Derechos culturales: Zapata después de Zapata

La observación de la política cultural y su ejercicio pareciera estar centrada en una serie de leyes y normativas que enmarcan la toma de decisiones. Sin embargo, la última semana la reflexión ha girado en torno a temas que no necesariamente se encuadran del todo en un instrumento jurídico.

En el Museo del Palacio de Bellas Artes se expone la muestra Zapata después de Zapata, la cual, según la cartelera del espacio expositivo, se abrió al público el 27 de noviembre de 2019 y permanecerá hasta el 16 de febrero de 2020. La polémica, las marchas y las notas de diversas figuras tanto del mundo artístico como de la población en general, a partir de la exposición de la obra “La Revolución” del artista Fabián Cháirez, muestran que aún en el siglo XXI y en un momento en el que todos suponemos cierta autonomía, apertura y libertad de expresión, en el ámbito cultural público se mantiene un modo de pensar atado a lo convencional, antidemocrático y con miedo a afrontar cambios.

Más allá de que nos preocupan las diferentes problemáticas que atañen a la población mexicana por la carencia de abordajes desde la perspectiva de género, por ejemplo la supuesta “tolerancia” que se defiende desde tradicionalismos inaceptables en una nación democrática, el Observatorio de Arte y Cultura condena la violación a los derechos culturales y de autor de artistas, curadores y profesionales del ámbito museístico.

Luego de una serie de acusaciones y manifestaciones por parte de una comunidad que se afirma afectada al tener lazos de descendencia del personaje revolucionario (construido literariamente y que responde a construcciones dicotómicas basadas en un “deber ser”) referido en un documento artístico, el Museo del Palacio de Bellas Artes, a partir de un diálogo entre la familia Zapata, la Secretaría de Cultura y el Instituto Nacional de Bellas Artes, decidió eliminar la obra del artista Fabián Cháirez de la publicidad de la exposición Zapata después de Zapata y añadir una cédula que explica el descontento de la familia y que rompe con la propuesta curatorial del Dr. Luis Vargas Santiago.

En este caso, la decisión de los funcionarios que un principio se manifestaron a favor de los temas de inclusión y de libertar de expresión, en este momento se muestran violatorios a los derechos y a la producción intelectual de artistas y profesionales de la cultura. Una vez más la producción cultural que se otorga a la población se aleja de la construcción de conocimiento y de la posibilidad de propiciar libertar de pensamiento en los públicos. El INBAL y la Secretaría de Cultura demostraron que la centralización de discurso continua y cada día aumenta más.
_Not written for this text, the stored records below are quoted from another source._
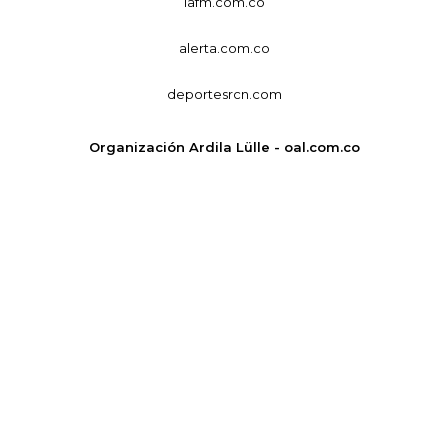
lafm.com.co
alerta.com.co
deportesrcn.com
Organización Ardila Lülle - oal.com.co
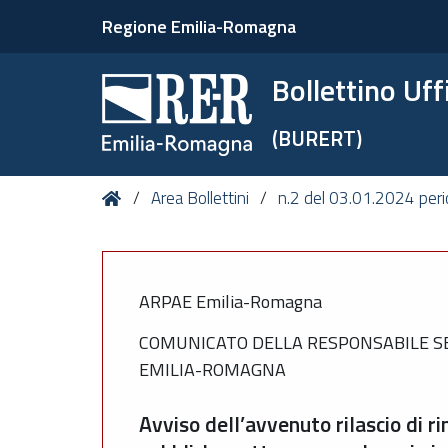
Regione Emilia-Romagna
Bollettino Uf
(BURERT)
Tu
Home
Area Bollettini
n.2 del 03.01.2024 peri
sei
qui:
ARPAE Emilia-Romagna
COMUNICATO DELLA RESPONSABILE SE
EMILIA-ROMAGNA
Avviso dell’avvenuto rilascio di r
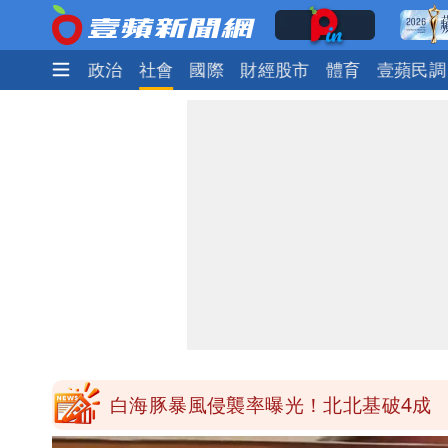
時尚
生活
政治
社會
國際
財經股市
體育
壹蘋民調
「台股今年不只5萬點！」財經網美曝
展場上演持槍押人！模特經紀人＋員工
白海豚進逼！航港局啟動淨空 部分航
白海豚龜速擦邊？專家：暴風圈可能掃
白海豚暴風侵襲率曝光！北北基破4成 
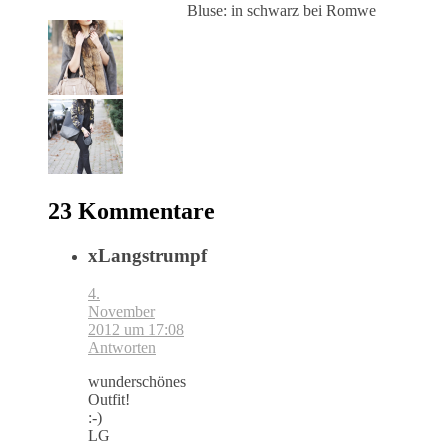
Bluse: in schwarz bei Romwe
23 Kommentare
xLangstrumpf
4.
November
2012 um 17:08
Antworten
wunderschönes
Outfit!
:-)
LG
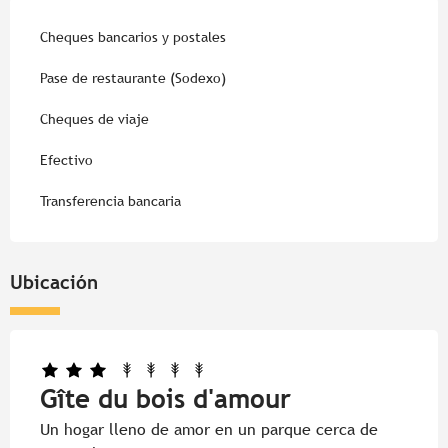
Cheques bancarios y postales
Pase de restaurante (Sodexo)
Cheques de viaje
Efectivo
Transferencia bancaria
Ubicación
Gîte du bois d'amour
Un hogar lleno de amor en un parque cerca de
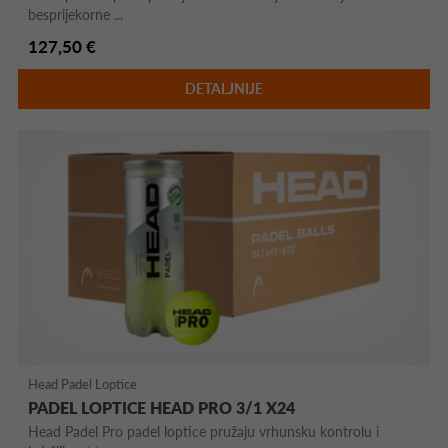
besprijekorne ...
127,50 €
DETALJNIJE
Head Padel Loptice
PADEL LOPTICE HEAD PRO 3/1 X24
Head Padel Pro padel loptice pružaju vrhunsku kontrolu i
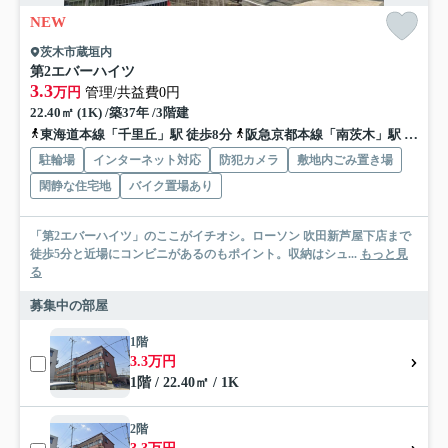
NEW
茨木市蔵垣内
第2エバーハイツ
3.3
万円
管理/共益費0円
22.40㎡ (1K) /築37年 /3階建
東海道本線「千里丘」駅 徒歩8分
阪急京都本線「南茨木」駅 徒歩15分
駐輪場
インターネット対応
防犯カメラ
敷地内ごみ置き場
閑静な住宅地
バイク置場あり
「第2エバーハイツ」のここがイチオシ。ローソン 吹田新芦屋下店まで
徒歩5分と近場にコンビニがあるのもポイント。収納はシュ...
もっと見
る
募集中の部屋
1階
3.3万円
1階 / 22.40㎡ / 1K
2階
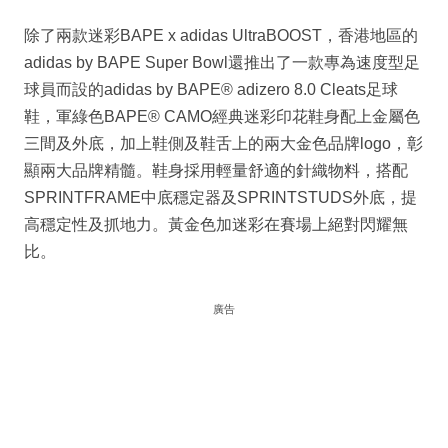
除了兩款迷彩BAPE x adidas UltraBOOST，香港地區的
adidas by BAPE Super Bowl還推出了一款專為速度型足
球員而設的adidas by BAPE® adizero 8.0 Cleats足球
鞋，軍綠色BAPE® CAMO經典迷彩印花鞋身配上金屬色
三間及外底，加上鞋側及鞋舌上的兩大金色品牌logo，彰
顯兩大品牌精髓。鞋身採用輕量舒適的針織物料，搭配
SPRINTFRAME中底穩定器及SPRINTSTUDS外底，提
高穩定性及抓地力。黃金色加迷彩在賽場上絕對閃耀無
比。
廣告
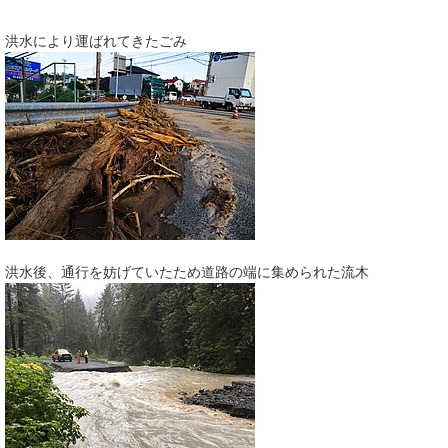
洪水により運ばれてきたごみ
洪水後、通行を妨げていたため道路の端に集められた流木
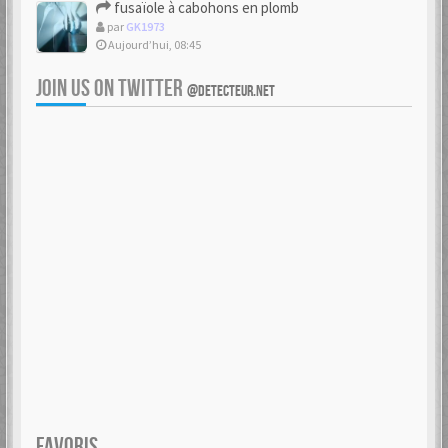
fusaïole à cabohons en plomb
par
GK1973
Aujourd’hui, 08:45
JOIN US ON TWITTER
@DETECTEUR.NET
FAVORIS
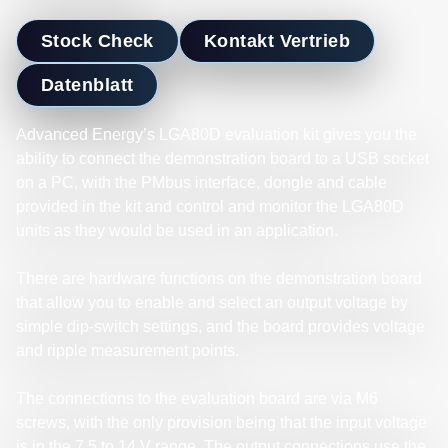
Stock Check
Kontakt Vertrieb
Datenblatt
Advanced Energy’s LGA80D evaluation kit gives you the
ability to connect the demonstration board to a USB socket
on a PC, with the PMbus interface, dongle and cable
provided in the kit and control and monitor the LGA80D
units as they would be used in an application.
There are hardware functions on the demonstration board
that allow you to enable and select an output voltage by
simple dip-switch settings, and the board provides voltage
and ripple measurement points.
The connections to the evaluation board are via M6
screws, with the only provision being that the input voltage
is in the 7.5 to 14 V range. The output connections use the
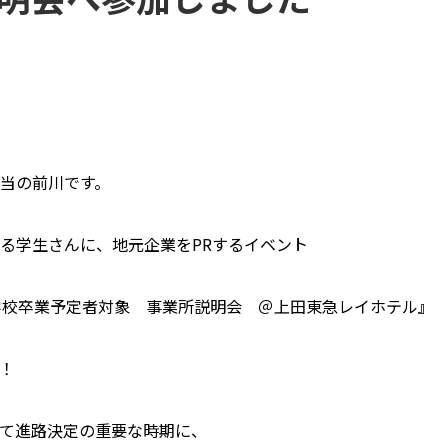
当の前川です。
る学生さんに、地元企業をPRするイベント
学校卒業予定者対象 事業所説明会 ＠上田東急レイホテル』
！
て進路決定の重要な時期に、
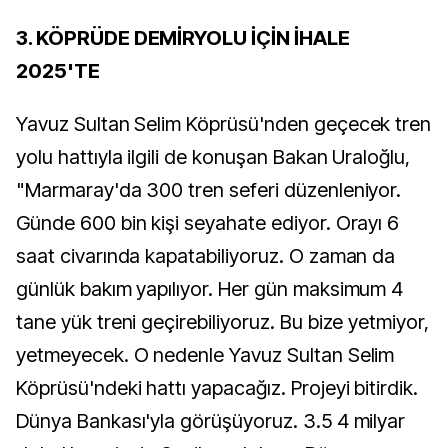
3. KÖPRÜDE DEMİRYOLU İÇİN İHALE
2025'TE
Yavuz Sultan Selim Köprüsü'nden geçecek tren
yolu hattıyla ilgili de konuşan Bakan Uraloğlu,
"Marmaray'da 300 tren seferi düzenleniyor.
Günde 600 bin kişi seyahate ediyor. Orayı 6
saat civarında kapatabiliyoruz. O zaman da
günlük bakım yapılıyor. Her gün maksimum 4
tane yük treni geçirebiliyoruz. Bu bize yetmiyor,
yetmeyecek. O nedenle Yavuz Sultan Selim
Köprüsü'ndeki hattı yapacağız. Projeyi bitirdik.
Dünya Bankası'yla görüşüyoruz. 3.5 4 milyar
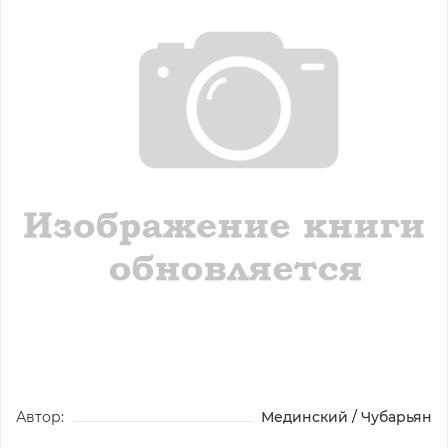
Автор:
Мединский / Чубарьян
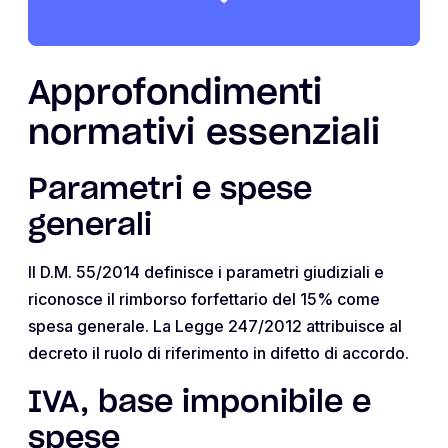
Approfondimenti
normativi essenziali
Parametri e spese
generali
Il D.M. 55/2014 definisce i parametri giudiziali e
riconosce il rimborso forfettario del 15% come
spesa generale. La Legge 247/2012 attribuisce al
decreto il ruolo di riferimento in difetto di accordo.
IVA, base imponibile e
spese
Nos enfrentamos a la inexistencia de cuestionamientos a la “historia oficial” y por lo tanto, se retrocede en el tiempo al censurar obras que muestran otras realidades, otras latitudes y que nos piden ir más allá de la construcción de género tradicional.

A este mismo respecto, las notas periódicas no sólo han cuestionado las decisiones en torno a un movimiento de género y un proyecto expositivo, sino que de nuevo son los trabajadores de cultura los que llegan al fin de año con el ya mencionado #Yapágameinba. Podría parecer que los escándalos y las notas amarillistas sobre la obra de Cháirez de las que el Instituto Nacional de Bellas Artes y Literatura parece huir, se utilizan también como pretexto para opacar que no sólo se menosprecia y se viola la producción cultural, sino que el trabajo que lo produce no se considera propio de ser pagado y respetado.

El Observatorio de Arte y Cultura manifiesta que existe una falta a los derechos de los artistas como Fabián Cháirez, a la producción curatorial de Luis Vargas Santiago, al público que atiende a museos del INBAL, pues los discursos se mantienen sesgados y sin posibilidad de diálogo y, finalmente, a todos los profesionales que dedican sus días a investigar, curar, producir y mover exposiciones, pues su trabajo pareciera no tener la suficiente importancia. Los temas de este posicionamiento abren camino y denotan los huecos que deben ser atendidos por la administración pública, por la Comisión Nacional de Derechos Humanos y por la ciudadanía en general.